As the second longest serving Board member at Fairness In Taxes I’ve witnessed four transformations of FIT’s leadership over the past 16 years. Not only presidents but officers and board members as well.
Recently I heard a criticism of FIT that brought back memories. I had moved back to Ocean City to become a full-time resident and heard someone criticizing an organization called “Fairness In Taxes” that was supposed to be on its last legs. Curious, I attended one of their Board meetings and discovered nothing could be further from the truth. What I found was a group of individuals dedicated to overseeing how Ocean City was spending its tax dollars, educating the public of their findings, and advocating for reasonable alternatives where identified. During the Administration of Bud Knight, I witnessed a public workshop held at the Music Pier attended by hundreds of people, and a petition drive to get tax and spending caps enacted which resulted in the organization being sued by the Administration. The organization that had been pronounced “dying” fought all the way to the New Jersey Supreme Court. Although FIT lost that battle, the banner was taken up by a Republican gubernatorial candidate by the name of Chris Christie. After he was elected, he took a page out of our play book and in 2010 enacted an annual property tax growth limit of 2%. We lost a battle for our city, only to win a war for our state.

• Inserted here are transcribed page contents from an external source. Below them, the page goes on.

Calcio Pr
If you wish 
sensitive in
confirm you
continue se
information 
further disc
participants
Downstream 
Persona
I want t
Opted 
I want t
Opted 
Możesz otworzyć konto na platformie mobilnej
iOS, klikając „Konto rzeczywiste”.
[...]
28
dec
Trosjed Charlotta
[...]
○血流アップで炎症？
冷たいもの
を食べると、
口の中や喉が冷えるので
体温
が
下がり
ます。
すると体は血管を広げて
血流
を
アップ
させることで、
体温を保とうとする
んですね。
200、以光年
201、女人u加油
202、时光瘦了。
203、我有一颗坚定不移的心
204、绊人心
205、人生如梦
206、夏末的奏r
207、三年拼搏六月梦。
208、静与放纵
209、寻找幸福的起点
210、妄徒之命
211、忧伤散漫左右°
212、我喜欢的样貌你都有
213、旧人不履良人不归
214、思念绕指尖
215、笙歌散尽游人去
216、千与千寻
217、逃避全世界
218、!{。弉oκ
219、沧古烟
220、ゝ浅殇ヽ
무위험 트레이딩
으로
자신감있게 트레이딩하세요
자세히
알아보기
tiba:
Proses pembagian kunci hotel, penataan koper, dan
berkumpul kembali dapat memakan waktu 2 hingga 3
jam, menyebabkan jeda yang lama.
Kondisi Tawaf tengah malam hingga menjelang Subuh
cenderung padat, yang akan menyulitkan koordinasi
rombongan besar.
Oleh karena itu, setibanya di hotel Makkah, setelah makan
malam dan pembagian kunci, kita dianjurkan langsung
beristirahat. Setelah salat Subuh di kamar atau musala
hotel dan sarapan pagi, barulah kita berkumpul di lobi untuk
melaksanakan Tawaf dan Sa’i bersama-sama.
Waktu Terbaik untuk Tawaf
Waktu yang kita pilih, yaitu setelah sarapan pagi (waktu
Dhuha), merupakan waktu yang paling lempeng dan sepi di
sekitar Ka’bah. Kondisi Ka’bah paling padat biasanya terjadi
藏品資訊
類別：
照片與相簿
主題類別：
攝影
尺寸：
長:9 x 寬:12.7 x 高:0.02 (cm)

Over the succeeding years FIT has reviewed every municipal and school budget, asked questions either openly at public meetings or in writing, made recommendations and educated the public through our newsletter, website, advertisements, op-eds and press releases. More recently, FIT was the only organization to question the 9-million-dollar price that the City was willing to pay for the purchase of the Klause property. Our newly elected president, Dave Hayes, and vice president Dave Breeden led our investigation which uncovered faulty appraisals, biased negotiating, and a lack of transparency. We continue to keep and eye on activities impacting your tax dollars whether it be related to affordable housing, proposed zoning changes, environmental hazards, or code enforcement. New additions to our Board include John and Susan Cracovaner and Cindy Nevitt. Also, Donna Moore has brought passion and a willingness to do extensive research on the fiscal impact of environmental decisions made by the administration.
So, if you hear anyone say that FIT is no longer a valuable organization, or that we are “negative,” take that as a sign that we are doing our job.